▶ [Task instructions]: Report how many lines below contain the word "evenodd", and give only that number.
===== Dataset records =====
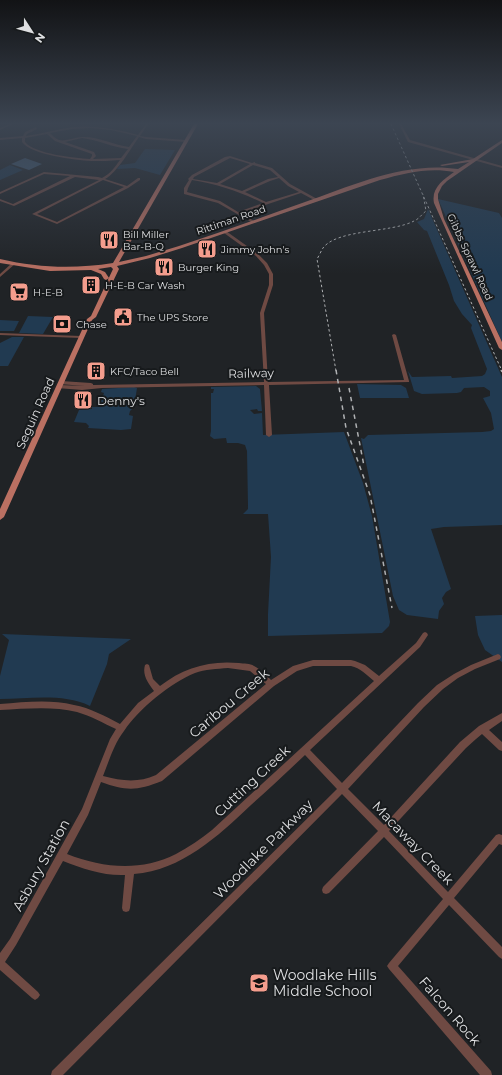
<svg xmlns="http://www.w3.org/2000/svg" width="502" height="1075" font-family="Montserrat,sans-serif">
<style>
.green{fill:#213a51}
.water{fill:#445f7a}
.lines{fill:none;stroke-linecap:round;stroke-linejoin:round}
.minor{fill:#6f4a43;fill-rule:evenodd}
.major{fill:#ba7062;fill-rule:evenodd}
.rail-far1{stroke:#afb1b3;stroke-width:1;stroke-dasharray:2.5 2.5;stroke-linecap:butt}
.rail{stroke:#afb1b3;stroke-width:1.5;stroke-dasharray:4.5 4.5;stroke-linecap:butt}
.labels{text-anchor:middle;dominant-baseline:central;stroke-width:4;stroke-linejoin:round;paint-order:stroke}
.far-street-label{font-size:10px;fill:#dedfe1;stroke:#171a1c}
.far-poi-label{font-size:10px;fill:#dedfe1;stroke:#171a1c;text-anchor:start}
.street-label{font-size:12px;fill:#dedfe1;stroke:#171a1c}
.poi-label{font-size:12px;fill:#dedfe1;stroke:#171a1c;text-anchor:start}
.near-street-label{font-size:14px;fill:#dedfe1;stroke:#171a1c}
.near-poi-label{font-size:14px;fill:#dedfe1;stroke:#171a1c;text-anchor:start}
</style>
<rect width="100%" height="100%" fill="#202326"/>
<!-- green -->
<path class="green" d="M145 149 175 150 160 175 135 168 117 169 120 165 135 163Z
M10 165 23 170 0 180V170Z
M438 199 499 213 502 218V342Z
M428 209 502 377V525L444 527 431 529 451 589 446 592 442 598 444 604 439 611 438 619 407 615 399 610 393 596 361 438 364 439 368 435 482 432 491 431 494 429 491 413 483 398 490 396V391L484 387 464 388 461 392 457 393 422 394 414 391 408 371 412 377 451 376 452 378 482 376 485 374 487 369 471 328 472 325 462 314 454 301 449 285 427 231 424 230 417 222 424 219Z
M28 316 53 317 43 334 19 333Z
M0 320 19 321 14 331H0Z
M12 337H24L8 366H0V343Z
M357 384 401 385 406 388 409 398H360Z
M256 386 260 389 262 411H258L257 409 250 410 254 414 262 413 263 435 344 432 363 483 372 516 390 622 389 626 382 633 268 636V614L271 557 268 514H243L248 509V506L247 451 245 445 238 443H227L226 438 214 439 210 436 211 431V393H213L214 389H211V387Z
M134 387 137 388 134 407 130 411 129 415 133 416 131 429 121 430 88 428 89 426 86 423 74 422 79 410 92 409V407H97L98 405H96L100 404 104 393 101 392 102 389Z
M502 615V662L485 650 478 635 475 616Z
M2 634 131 639 109 654 107 664 90 706C63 693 29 699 0 699V676L9 640Z"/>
<!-- water -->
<path class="water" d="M25 158 42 164 29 170 11 164Z"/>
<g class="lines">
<!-- minor -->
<path class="minor" d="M10 124H13L0 130V128Z
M146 124H148L140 136 146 137 186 140 188 141 186 142 146 139 139 137C131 148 117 173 105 179L127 186 138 178H140V180L128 188 57 224 32 214 99 180 75 177 14 206 0 201V199L13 204 70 176 44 174 0 194V192L44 172 98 177 102 178C110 174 115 167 120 160 110 161 100 161 91 161 76 160 31 155 22 142V138L0 140V138L23 136 25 132 36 127 37 129 27 134 26 136C42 134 57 129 73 127 95 125 116 129 138 135ZM91 128 111 130 137 136 129 147C114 145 97 136 82 137 75 137 63 143 57 139 55 138 52 135 50 133L72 129ZM47 134 55 141 92 154V156L90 159C74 158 35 154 25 142V138ZM82 138C98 140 112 147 128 149L121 158 93 159 96 156 94 152 65 142ZM103 180 124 187 57 222 37 214Z
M399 124H401L410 140 502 166V168L408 142Z
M230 156 252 163 255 162V163L272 168 290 184 319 200 316 201 301 193 241 213 254 221 255 222 253 223 218 203 184 194V188L189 180 188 179 192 175 225 157ZM230 158 250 164 217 183 193 179 194 177ZM253 165 270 170 278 177 268 179 242 191 220 184ZM279 178 288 186 299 192 266 202 245 192 270 181ZM192 180C217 184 241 192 263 203L238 212 220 201 187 192 188 188Z
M224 231H226L258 254 267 263 273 274V285L264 313 268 382 404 380 392 335 394 334 396 335 409 381V382L269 385 272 435 269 437 266 435 264 385 102 388 82 390 57 388V387L59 385 85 386 59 384V383L61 381 91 383 93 384V385L264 382 260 313 269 285V274L264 265 256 256 224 233Z
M12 263 15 264 0 277V274Z
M0 333 81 336 83 337 81 338 0 335Z
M425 632 427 633 428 635 420 647 310 750 342 783 418 703 437 685 454 674 471 665 498 654 500 655 501 657 500 659 475 669 458 678 443 689 424 707 348 789 384 825 460 742 479 726 502 713V721L489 730 502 742V751L499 750 482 734 476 739 466 748 389 831 448 892 496 835 499 834 502 835V845L499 844 454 898 502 947V959L499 957 449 905 398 966 491 1071 492 1075H480L389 969 387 966 389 963 443 899 384 837 329 893 326 894 323 893 322 890 323 887 378 831 342 794 63 1075H51L52 1071 337 789 305 755C287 772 269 789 251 805 217 837 182 870 134 874L130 908 129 911 126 912 123 911 122 908 125 875C104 876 83 869 63 861L16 945 5 962 38 992 40 995 38 998 35 1000 32 998 0 970V953L10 939 82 809 110 739 116 729C103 723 91 716 77 712 52 706 25 709 0 710V704C25 702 50 699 74 705 90 708 105 716 120 724L138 703 154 691C148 683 142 675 145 665L147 664 149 665 153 679 160 686C183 668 209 660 239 663 244 664 250 663 254 666 260 669 266 675 271 680L293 666 313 660H351L355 661 365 665 379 676 416 643 423 633ZM313 666H351C360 668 367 675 374 681L212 830C201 839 189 847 176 854 140 872 103 868 67 854L88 815 101 782C126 791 137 791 162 781L274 686 297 671ZM228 668 250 671 266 684 156 775C138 783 122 781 103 776 109 761 114 744 124 731 139 709 170 683 195 673 205 669 217 669 228 668Z"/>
<!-- major -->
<path class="major" d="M194 124H198L119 262 146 256 179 246C221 232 263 217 305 202 353 185 406 161 458 169L469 162 442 166 440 165 473 159 502 140V143L447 181 442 186 438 194V199L444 219 502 342V350L499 348 434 203C431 188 443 180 454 172 429 167 405 173 380 180L182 248 150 258 117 266 119 269 96 317 92 320 4 517 0 520V509L87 319 91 316 113 269 111 267 98 269 105 272 109 278 106 280 104 279 101 274 91 270 50 271 0 263V259C38 268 75 269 113 263Z"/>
<!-- rail-far1 -->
<path class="rail-far1" d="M391 124 502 371
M336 371 317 259C319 256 321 251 323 248 337 229 391 233 414 221 419 219 422 214 426 211L423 194"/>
<!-- rail -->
<path class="rail" d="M336 370 346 428 370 495 392 608
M501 370 502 372
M349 388 364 466"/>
</g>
<!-- sky -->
<linearGradient id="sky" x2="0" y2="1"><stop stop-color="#121315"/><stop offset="0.45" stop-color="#3c4552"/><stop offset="1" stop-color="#3c4552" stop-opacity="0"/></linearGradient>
<rect width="502" height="274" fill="url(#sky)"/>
<!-- icons -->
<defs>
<symbol id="restaurant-square" viewBox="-11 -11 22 22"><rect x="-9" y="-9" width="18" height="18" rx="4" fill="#f49d8d" stroke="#171a1c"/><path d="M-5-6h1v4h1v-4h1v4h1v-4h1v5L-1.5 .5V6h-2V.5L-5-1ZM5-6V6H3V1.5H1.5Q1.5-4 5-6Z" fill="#111"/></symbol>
<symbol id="building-square" viewBox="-11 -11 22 22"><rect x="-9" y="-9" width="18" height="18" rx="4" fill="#f49d8d" stroke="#171a1c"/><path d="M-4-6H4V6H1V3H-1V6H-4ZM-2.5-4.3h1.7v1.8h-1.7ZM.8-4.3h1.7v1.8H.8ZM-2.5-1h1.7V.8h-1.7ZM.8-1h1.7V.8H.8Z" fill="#111"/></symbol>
<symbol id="supermarket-square" viewBox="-11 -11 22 22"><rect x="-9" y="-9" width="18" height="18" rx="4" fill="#f49d8d" stroke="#171a1c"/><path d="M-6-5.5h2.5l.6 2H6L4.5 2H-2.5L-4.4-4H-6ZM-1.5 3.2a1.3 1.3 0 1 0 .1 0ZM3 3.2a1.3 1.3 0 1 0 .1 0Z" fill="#111"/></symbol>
<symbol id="civic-square" viewBox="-11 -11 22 22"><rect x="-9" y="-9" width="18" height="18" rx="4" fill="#f49d8d" stroke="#171a1c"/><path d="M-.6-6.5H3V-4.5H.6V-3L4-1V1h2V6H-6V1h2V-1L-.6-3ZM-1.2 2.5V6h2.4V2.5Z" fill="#111"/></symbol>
<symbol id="bank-square" viewBox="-11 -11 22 22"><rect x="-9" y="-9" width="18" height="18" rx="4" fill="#f49d8d" stroke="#171a1c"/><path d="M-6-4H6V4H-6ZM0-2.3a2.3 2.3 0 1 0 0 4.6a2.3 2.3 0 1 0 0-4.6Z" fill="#111"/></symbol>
<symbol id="school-square" viewBox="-11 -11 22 22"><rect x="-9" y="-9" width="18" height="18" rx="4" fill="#f49d8d" stroke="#171a1c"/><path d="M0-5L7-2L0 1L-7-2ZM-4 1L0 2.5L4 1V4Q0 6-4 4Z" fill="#111"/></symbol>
</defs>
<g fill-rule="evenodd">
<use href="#restaurant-square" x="98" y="229" width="22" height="22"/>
<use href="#restaurant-square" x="196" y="238" width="22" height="22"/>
<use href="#restaurant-square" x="153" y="256" width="22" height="22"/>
<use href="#building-square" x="80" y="274" width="22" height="22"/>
<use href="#supermarket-square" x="8" y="281" width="22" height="22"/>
<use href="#civic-square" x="112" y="306" width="22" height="22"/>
<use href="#bank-square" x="51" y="313" width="22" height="22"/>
<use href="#building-square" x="85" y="360" width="22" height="22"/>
<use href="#restaurant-square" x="72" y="389" width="22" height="22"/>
<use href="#school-square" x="248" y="972" width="22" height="22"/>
</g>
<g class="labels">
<!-- far-street labels -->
<g class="far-street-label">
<text transform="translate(231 220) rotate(-19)">Rittiman Road</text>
<text transform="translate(470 257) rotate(65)">Gibbs Sprawl Road</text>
</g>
<!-- far-poi labels -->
<g class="far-poi-label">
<text x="123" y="234">Bill Miller<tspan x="123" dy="12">Bar-B-Q</tspan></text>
<text x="221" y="249">Jimmy John's</text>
<text x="178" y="267">Burger King</text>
<text x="105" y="285">H-E-B Car Wash</text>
<text x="33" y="292">H-E-B</text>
<text x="137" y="317">The UPS Store</text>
<text x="76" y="324">Chase</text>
<text x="110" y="371">KFC/Taco Bell</text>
</g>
<!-- street labels -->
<g class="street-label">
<text transform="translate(251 373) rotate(-1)">Railway</text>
<text transform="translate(35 413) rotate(-66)">Seguin Road</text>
</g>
<!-- poi labels -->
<g class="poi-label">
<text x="97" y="400">Denny's</text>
</g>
<!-- near-street labels -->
<g class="near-street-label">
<text transform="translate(229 703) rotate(-40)">Caribou Creek</text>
<text transform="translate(252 781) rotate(-43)">Cutting Creek</text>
<text transform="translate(413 843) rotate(46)">Macaway Creek</text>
<text transform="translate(263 849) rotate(-45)">Woodlake Parkway</text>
<text transform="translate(41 865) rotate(-61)">Asbury Station</text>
<text transform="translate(450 1011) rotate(49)">Falcon Rock</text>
</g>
<!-- near-poi labels -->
<g class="near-poi-label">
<text x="273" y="975">Woodlake Hills<tspan x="273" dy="16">Middle School</tspan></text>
</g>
</g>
<!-- north arrow -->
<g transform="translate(32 32) rotate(126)" stroke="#171a1c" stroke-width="3" paint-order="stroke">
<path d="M0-3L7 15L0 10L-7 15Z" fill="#dedfe1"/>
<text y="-6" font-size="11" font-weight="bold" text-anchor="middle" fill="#dedfe1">N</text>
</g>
</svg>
=====
▶ [Solved problem]: 3